Na mesma linha de pensamento emerge o ARQUIPÉLAGO - Centro de Artes Contemporâneas, cujo passado fabril de tabaco e álcool, deu lugar a um espaço transdisciplinar que pretende promover a observação, o estímulo, a difusão e a produção artística. 

“Ambos, Pico do Refúgio e ARQUIPÉLAGO trabalhamos as Residências Artísticas, ambos situamo-nos como uma plataforma de criação e produção artísticas no mesmo território, onde os artistas podem desenvolver o seu trabalho como assim o entenderem e em total liberdade”, afirma em comunicado de imprensa, Fátima Marques Pereira, diretora do ARQUIPÉLAGO. 

A importância do lugar inscreve-se sobretudo nas 65 obras que serão expostas. Segundo o curador Miguel von Hafe Pérez, essas mesmas obras traduzem “a clara inscrição da realidade açoriana nos distintos e pessoais trajetos criativos dos artistas escolhidos. A ilha vê-se assim material e concetualmente perscrutada em processos de investigação formal, de pensamento e discursividade, sem que isso represente qualquer tipo de desvio às linhas de ação estética a nível individual”, atestou o curado em comunicado de imprensa.

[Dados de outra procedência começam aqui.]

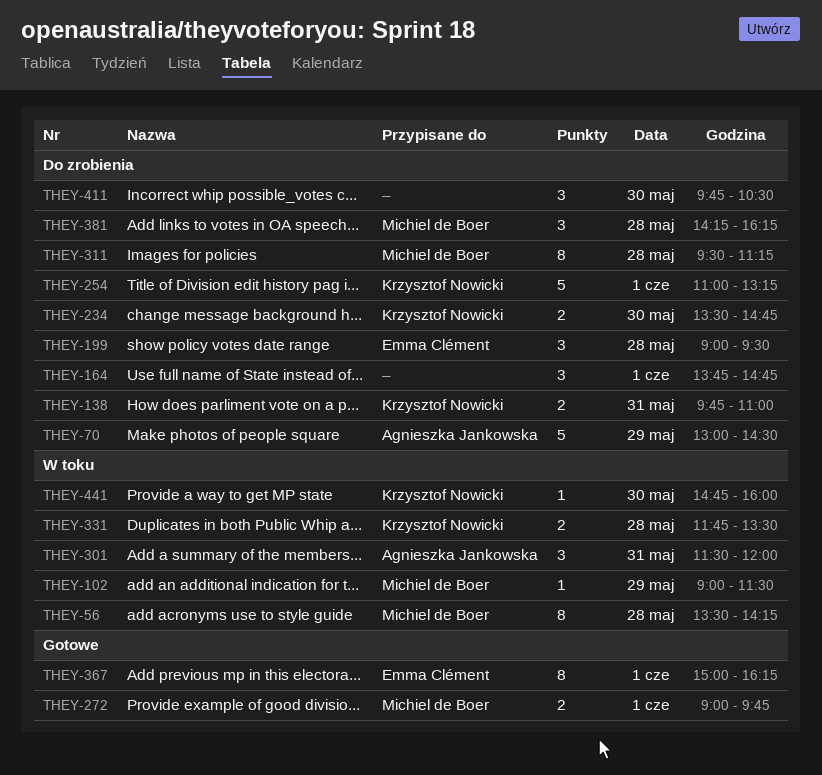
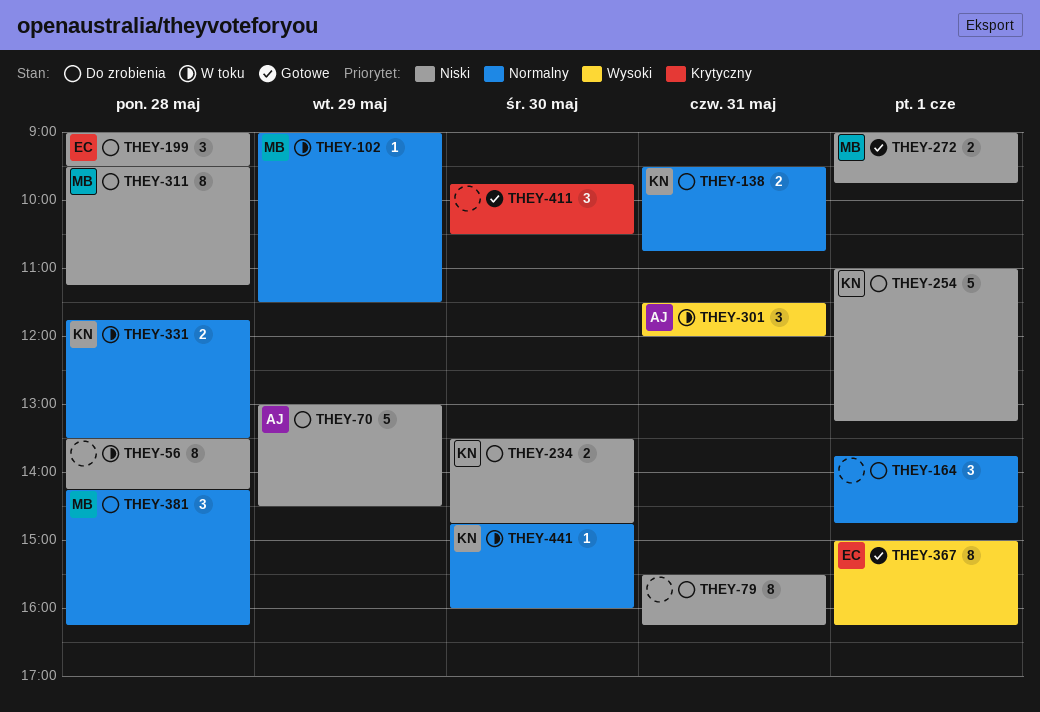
THEY-56, owner: Michiel de Boer -> none
THEY-79: none -> present
THEY-138, begins: 09:45 -> 09:30
THEY-138, ends: 11:00 -> 10:45
THEY-411, status: Do zrobienia -> Gotowe

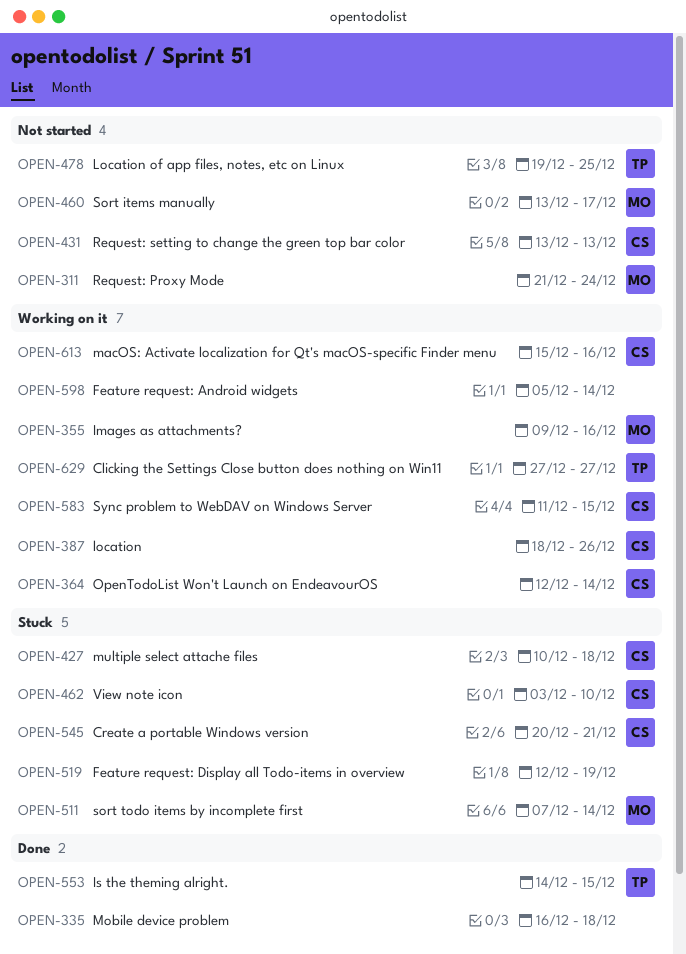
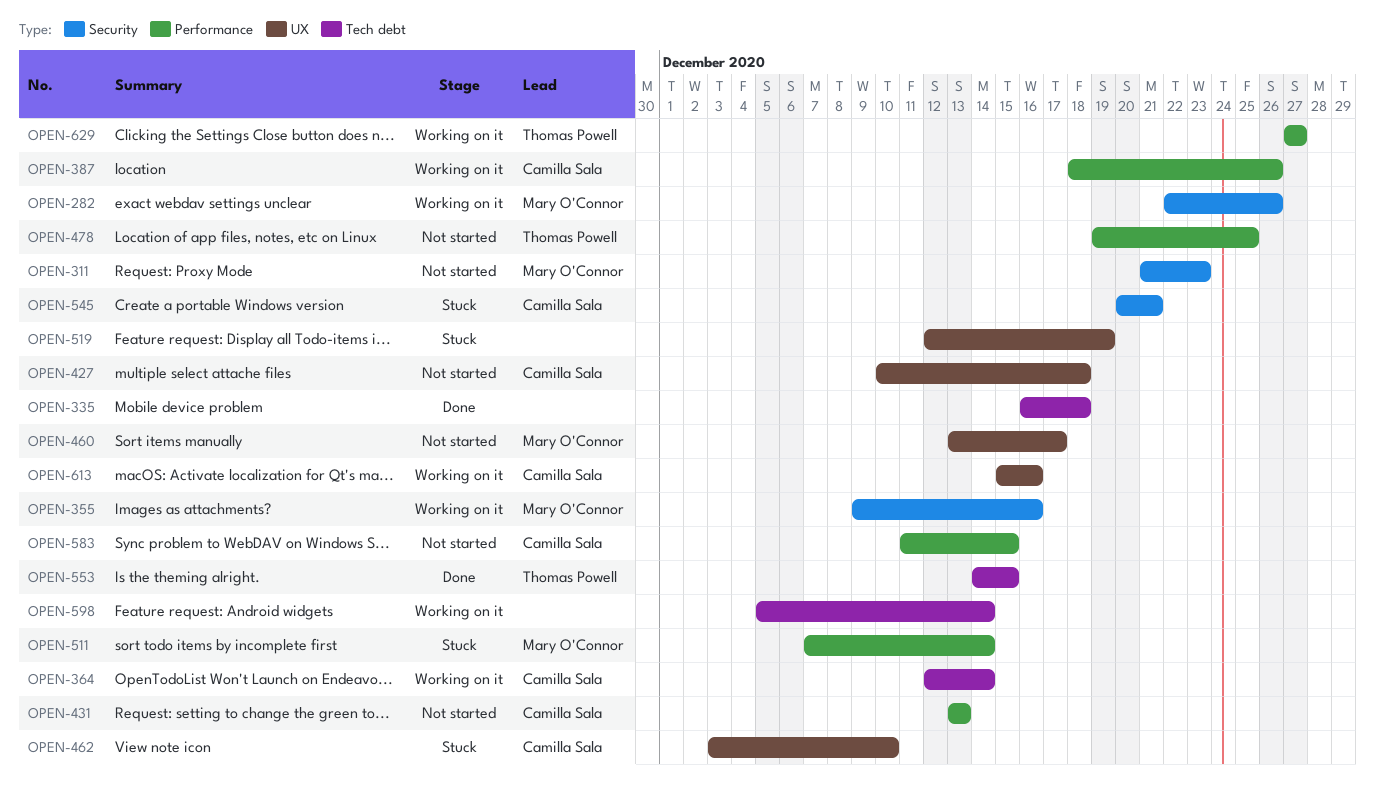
OPEN-282: none -> present
OPEN-311, due: Dec 24 -> Dec 23
OPEN-427, status: Stuck -> Not started
OPEN-583, status: Working on it -> Not started

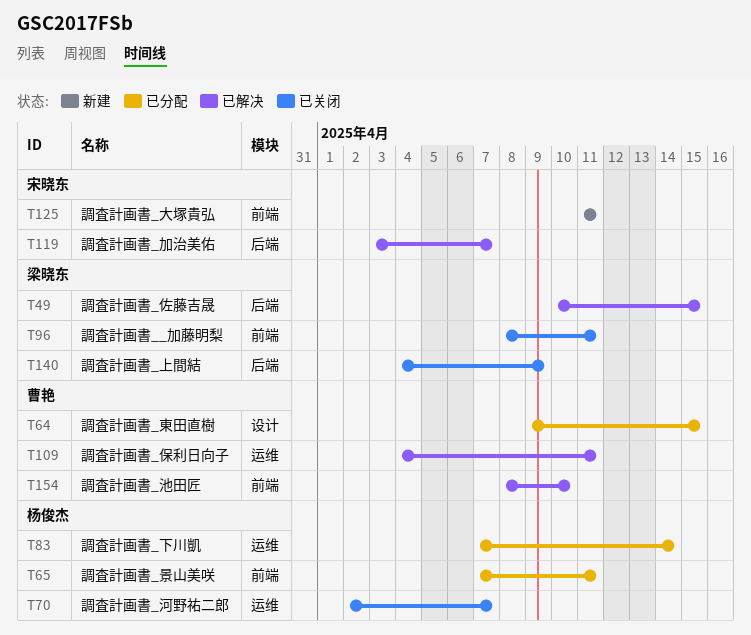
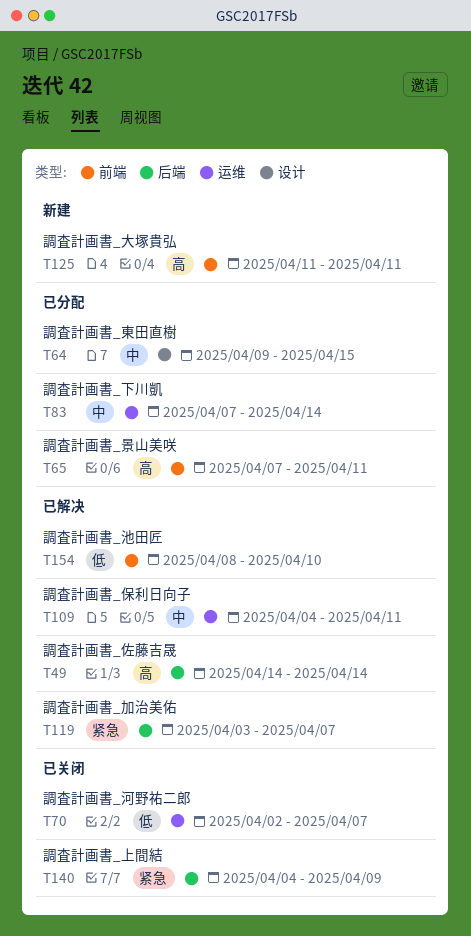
T49, start: Apr 10 -> Apr 14
T49, due: Apr 15 -> Apr 14
T96: present -> none

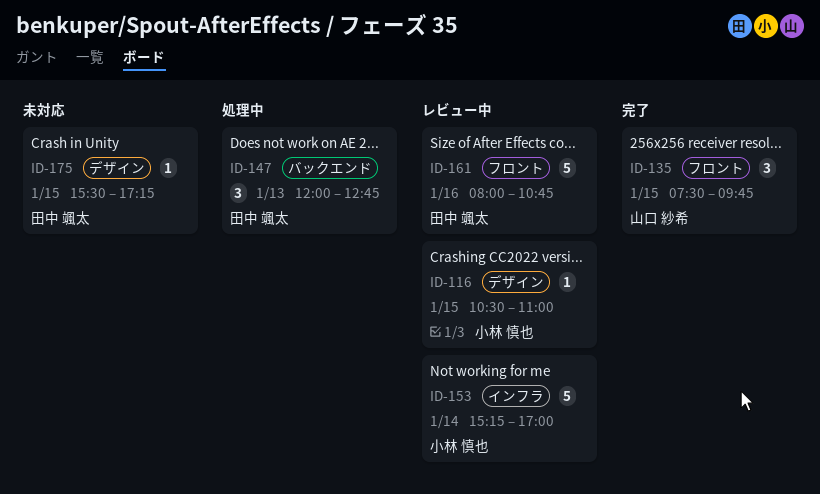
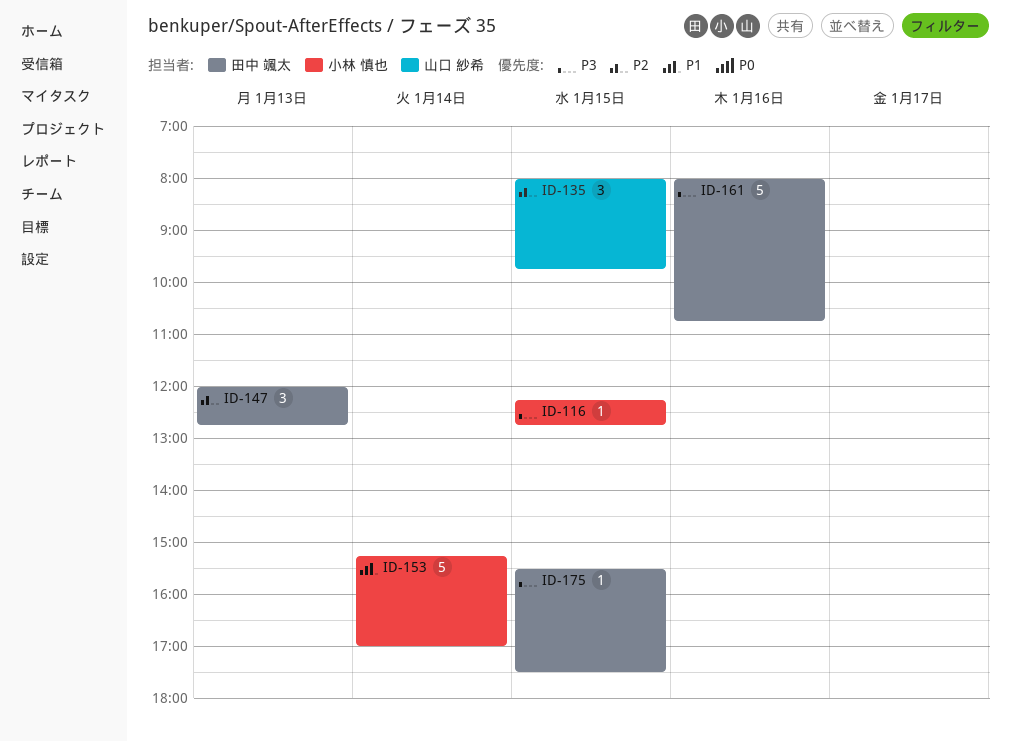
ID-116, begins: 10:30 -> 12:15
ID-116, ends: 11:00 -> 12:45
ID-135, begins: 07:30 -> 08:00
ID-175, ends: 17:15 -> 17:30

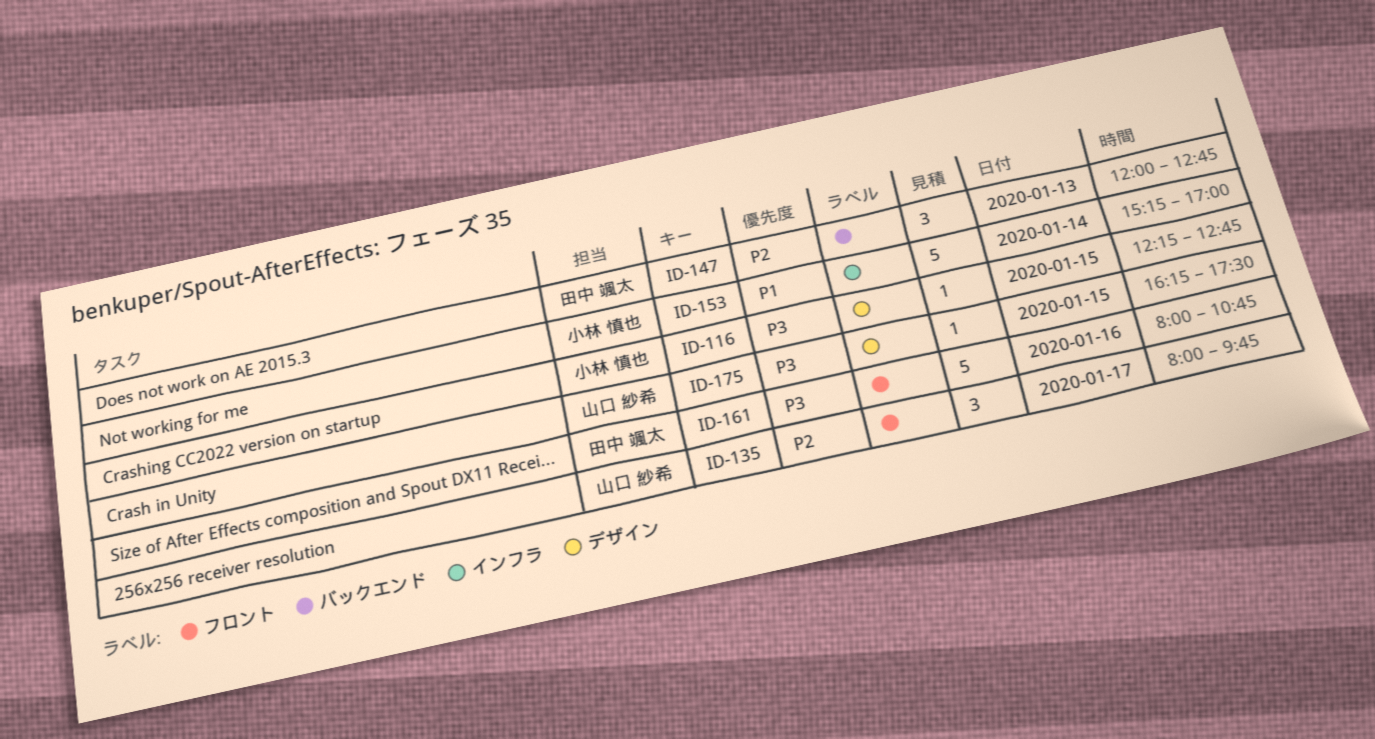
ID-135, day: Jan 15 -> Jan 17
ID-175, owner: 田中 颯太 -> 山口 紗希
ID-175, begins: 15:30 -> 16:15

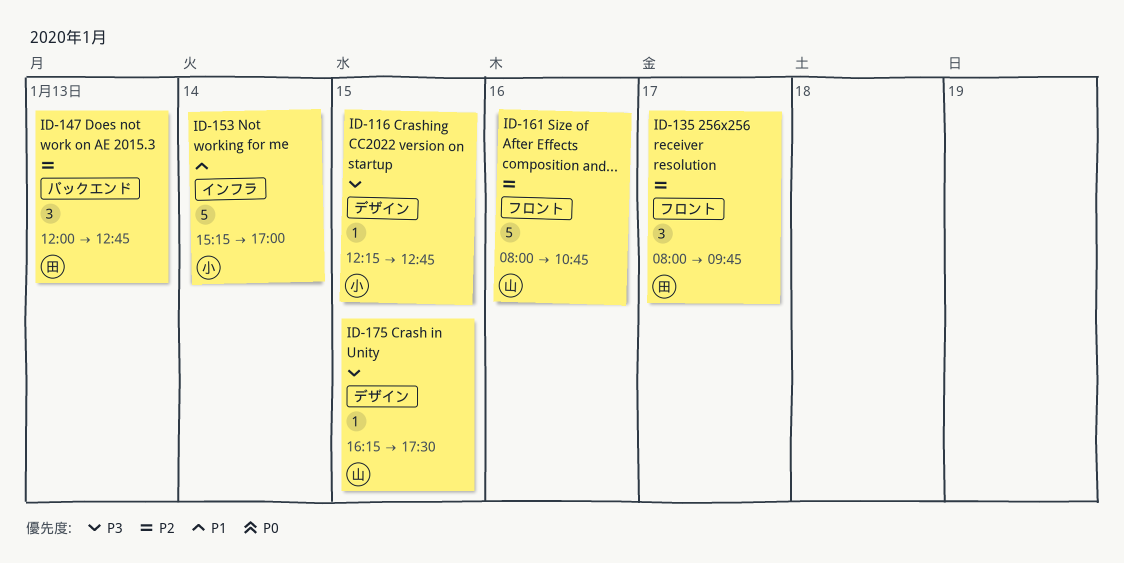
ID-135, owner: 山口 紗希 -> 田中 颯太
ID-161, owner: 田中 颯太 -> 山口 紗希
ID-161, priority: P3 -> P2

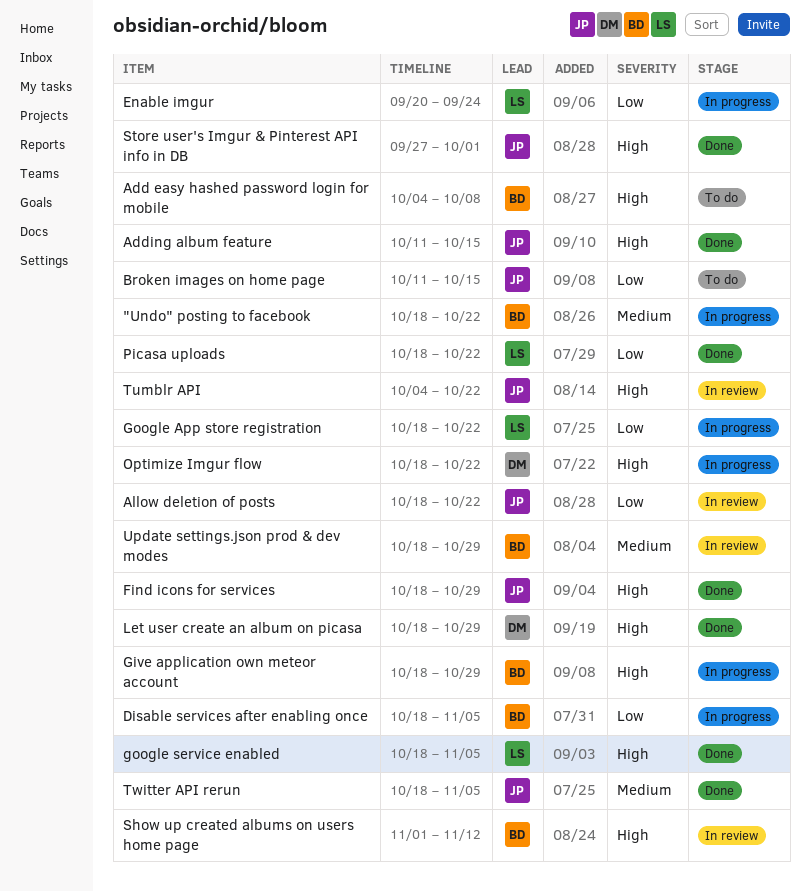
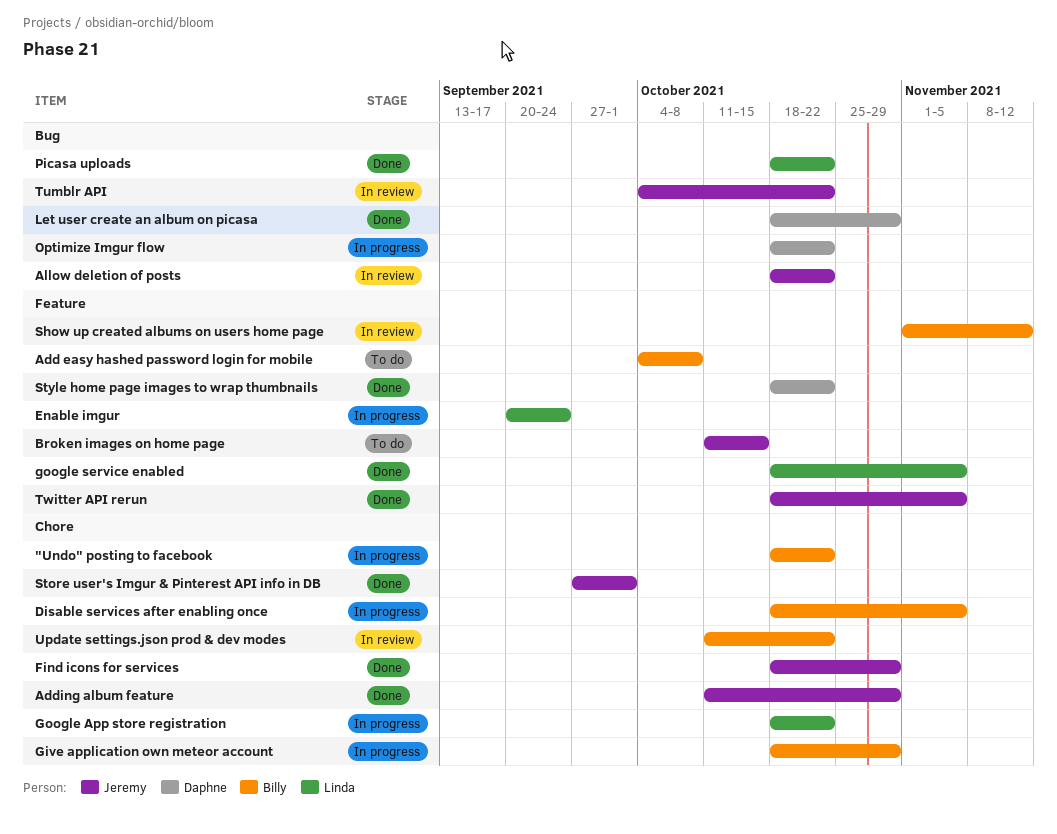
Adding album feature, due: Oct 15 -> Oct 29
Style home page images to wrap thumbnails: none -> present
Update settings.json prod & dev modes, start: Oct 18 -> Oct 11
Update settings.json prod & dev modes, due: Oct 29 -> Oct 22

Os artistas que passaram pelo programa desde 2015 e cujas obras serão expostas são: Ana Catarina Fragoso, Ana Catarina Pinho, Andrea Santolaya, António Júlio Duarte, Atelier de Lisboa, Carla Cabanas, Cláudia Varejão, Daniel Blaufuks, Duarte Amaral Netto, Graham Gussin, Gustavo Ciríaco, Hun Chung Lee, José Pedro Cortes, João Paulo Serafim, João Valente, Maria Pita Guerreiro e Dion Soethoudt, Miguel Palma, Márcio Vilela, Pedro Vaz, Thurston Moore, Tito Mouraz e Valter Ventura, aos quais se acrescentam os nomes de Luís Bernardo Leite de Ataíde e de Luisa Constantina.